Lindsey looked to Liz Hoekzema, designer at Kalamazoo-based KLH Custom Homes, to bring her family’s ideas to life. Initially, Lindsey wanted to have four bedrooms upstairs with two shared bathrooms and the primary bedroom situated on the ground floor, but that would mean two kids would have to share. An additional basement bedroom was a simple fix that promised everyone privacy (her youngest scored the underground space).
While Lindsey admits she tends to lean more neutral in style (think: crisp white sofas and Shaker-style cabinetry), she was excited for Hoekzema to help push the envelope on her design choices. “If it wasn’t for her, I would have gone more traditional,” she says. The exterior is timeless, with twin peaks framing the porch, clapboard siding, and a breezeway that “floods the back entryway with light during the sun-starved winter months,” yet its moody black facade (in Sherwin-Williams’s Caviar) is the touch of “turning a classic on its head.”
As for the interior, the kids who were old enough to have opinions made them known, filtered by Mom and Dad’s desire for cohesion, of course. The eldest of the group, 9-year-old Amelia, requested that her space have “flamingos with a Palm Beach vibe to it,” Lindsey says. The girls’ bathroom features tonal pink tile in an elongated pattern with a small-cut row at the top for a checkered effect that “makes you look twice,” subtle marbled wallpaper, and oversize towel hooks. The boys’ bathroom is another place where tile and pattern are a focal point. “Sarah, one of our designers on staff, was playing around with mapping the layout, and we instantly loved the opportunity to get an extra little checker nod while maintaining our overall alternative rows of stripes and solids,” says Hoekzema.
When it came to selecting storage, Hoekzema didn’t just rely on typical big-box retailers: The pool house’s casual black lockers were purchased from a restaurant supply store. Another cost-effective hack Hoekzema suggested was stacking pencil liner tile underneath the powder room sink to mimic the look of high-end marble fluting.

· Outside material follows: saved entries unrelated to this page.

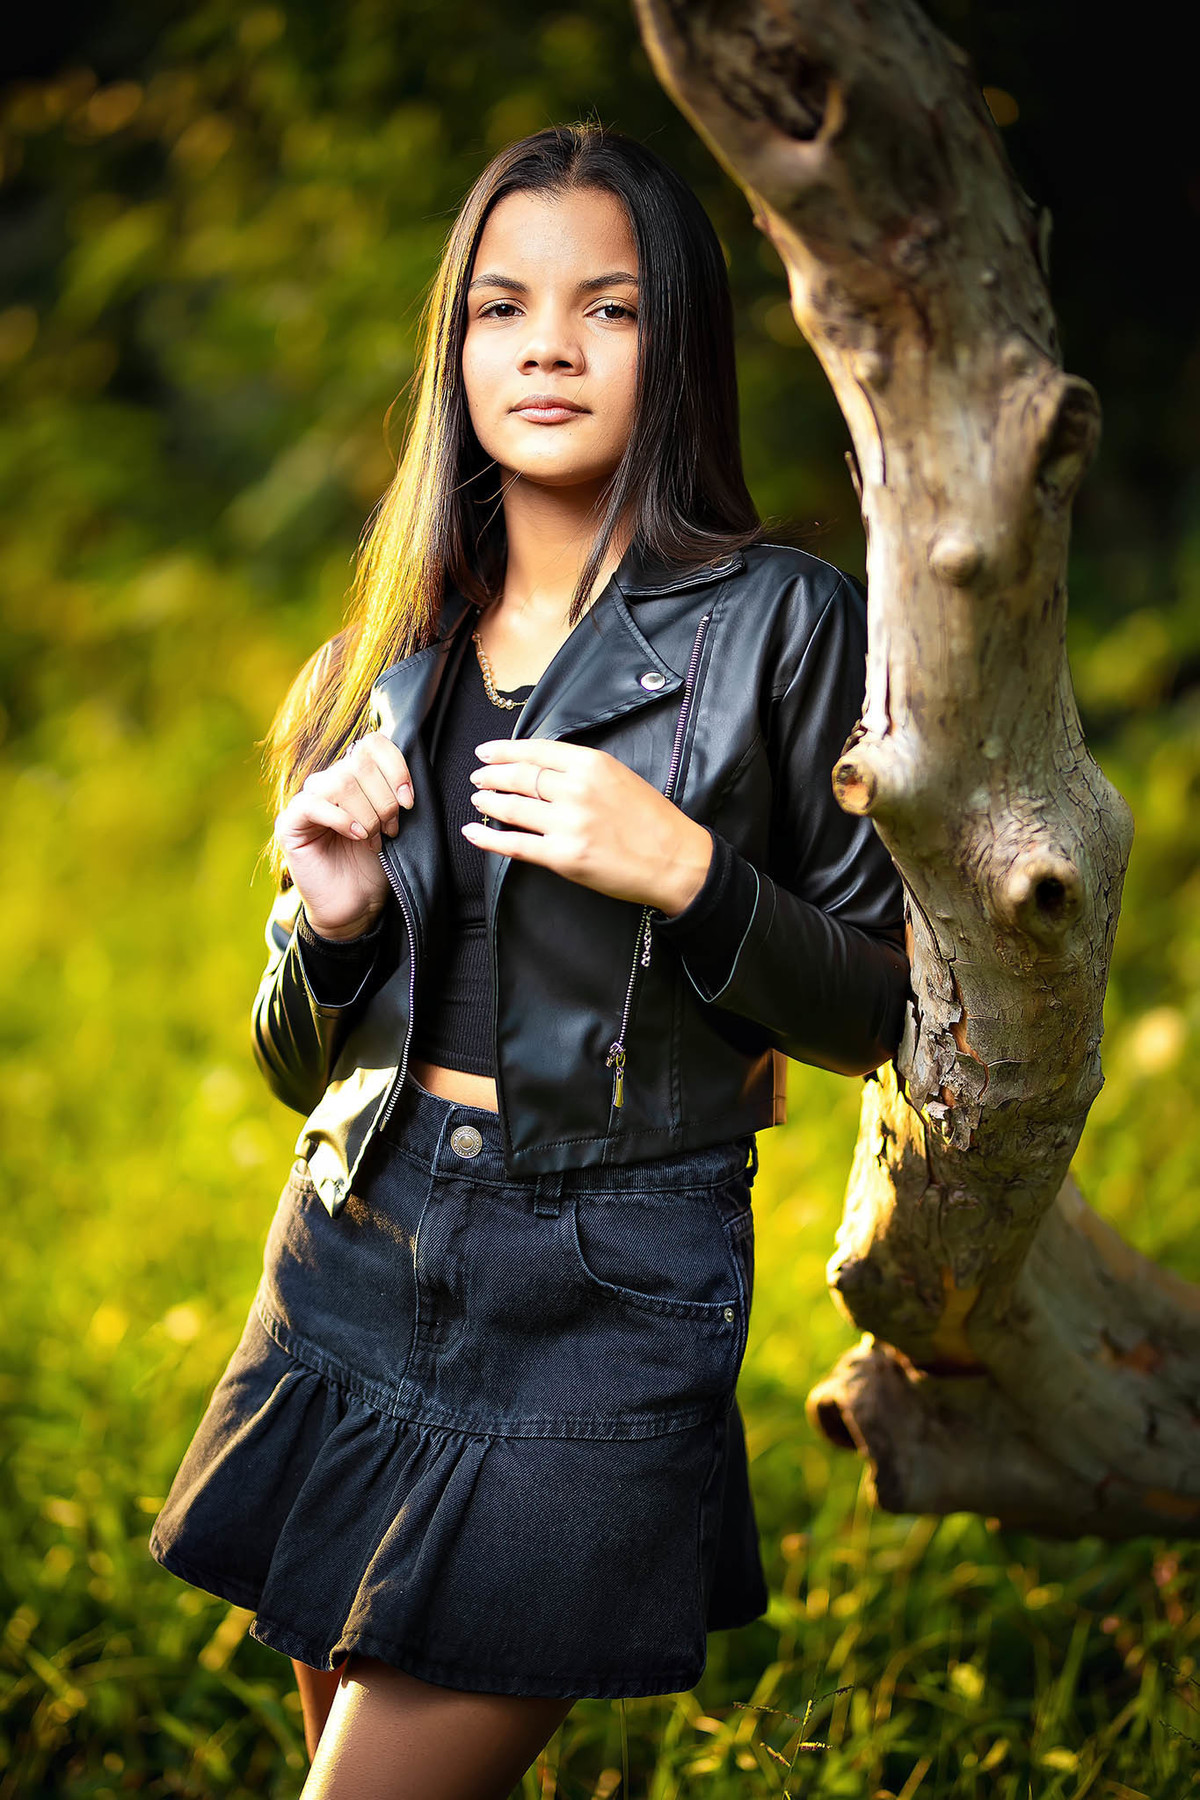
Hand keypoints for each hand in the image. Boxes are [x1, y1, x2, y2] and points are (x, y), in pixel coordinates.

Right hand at [274, 731, 414, 937]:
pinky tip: (357, 837)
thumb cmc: (376, 865)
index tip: (409, 800)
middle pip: (359, 764)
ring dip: (367, 813)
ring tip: (374, 838)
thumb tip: (406, 764)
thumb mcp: (392, 822)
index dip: (395, 767)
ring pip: (340, 783)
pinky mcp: (290, 823)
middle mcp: (328, 782)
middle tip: (390, 829)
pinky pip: (314, 805)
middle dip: (384, 799)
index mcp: (354, 777)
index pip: (371, 744)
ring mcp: (307, 801)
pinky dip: (343, 820)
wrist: (357, 906)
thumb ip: (392, 791)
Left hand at [463, 738, 712, 915]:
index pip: (536, 751)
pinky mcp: (563, 857)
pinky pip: (515, 845)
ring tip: (478, 799)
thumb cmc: (652, 820)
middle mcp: (576, 790)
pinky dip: (488, 838)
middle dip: (492, 775)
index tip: (487, 752)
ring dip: (489, 802)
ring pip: (513, 808)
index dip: (505, 750)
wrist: (675, 860)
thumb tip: (543, 767)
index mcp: (592, 765)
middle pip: (520, 777)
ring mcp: (567, 824)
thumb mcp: (620, 777)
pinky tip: (473, 832)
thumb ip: (582, 770)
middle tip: (478, 776)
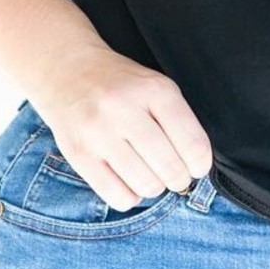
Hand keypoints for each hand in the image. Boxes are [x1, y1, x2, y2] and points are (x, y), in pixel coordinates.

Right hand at [26, 39, 212, 211]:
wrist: (69, 71)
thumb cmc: (122, 84)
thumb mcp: (156, 86)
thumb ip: (179, 120)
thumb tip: (196, 166)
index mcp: (154, 90)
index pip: (192, 142)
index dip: (200, 164)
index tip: (197, 168)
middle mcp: (126, 110)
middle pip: (169, 168)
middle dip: (178, 180)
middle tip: (174, 176)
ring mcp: (99, 133)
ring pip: (145, 185)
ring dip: (153, 187)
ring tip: (149, 173)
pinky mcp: (79, 155)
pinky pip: (117, 196)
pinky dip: (130, 197)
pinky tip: (128, 180)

Allover color makes another appearance in the Robinsons’ pantry, which was designed for grab-and-go snacking as well as concealing dried goods. “I think just having things all neatly in one place allows for easier and better choices,” says Lindsey. “I’m a huge fan of organization and believe that when food is stored and presented well, it helps foster an excitement to use it well.” The superdark walk-in only heightens the brightness of the nearby kitchen, which includes an expansive island that can almost seat everyone in the family and a reflective black tile backsplash—another edgy Hoekzema pick.
“I wanted to make sure we had things in our home we’d like in 10 years,” says Lindsey. “Like with the dark pantry, I was nervous at first about the black backsplash, as it was hard to find images with dark backsplashes online.” In the end, imagining how all the materials would look together wasn’t her biggest hurdle: The property lies 1,000 feet off a gravel road surrounded by wetlands. “We had to clear a path from the road to the building site and get connected to utilities, which took hundreds of calls and emails,” says Hoekzema. Despite those early obstacles, the home is a reminder that your first plan might not always be the best one.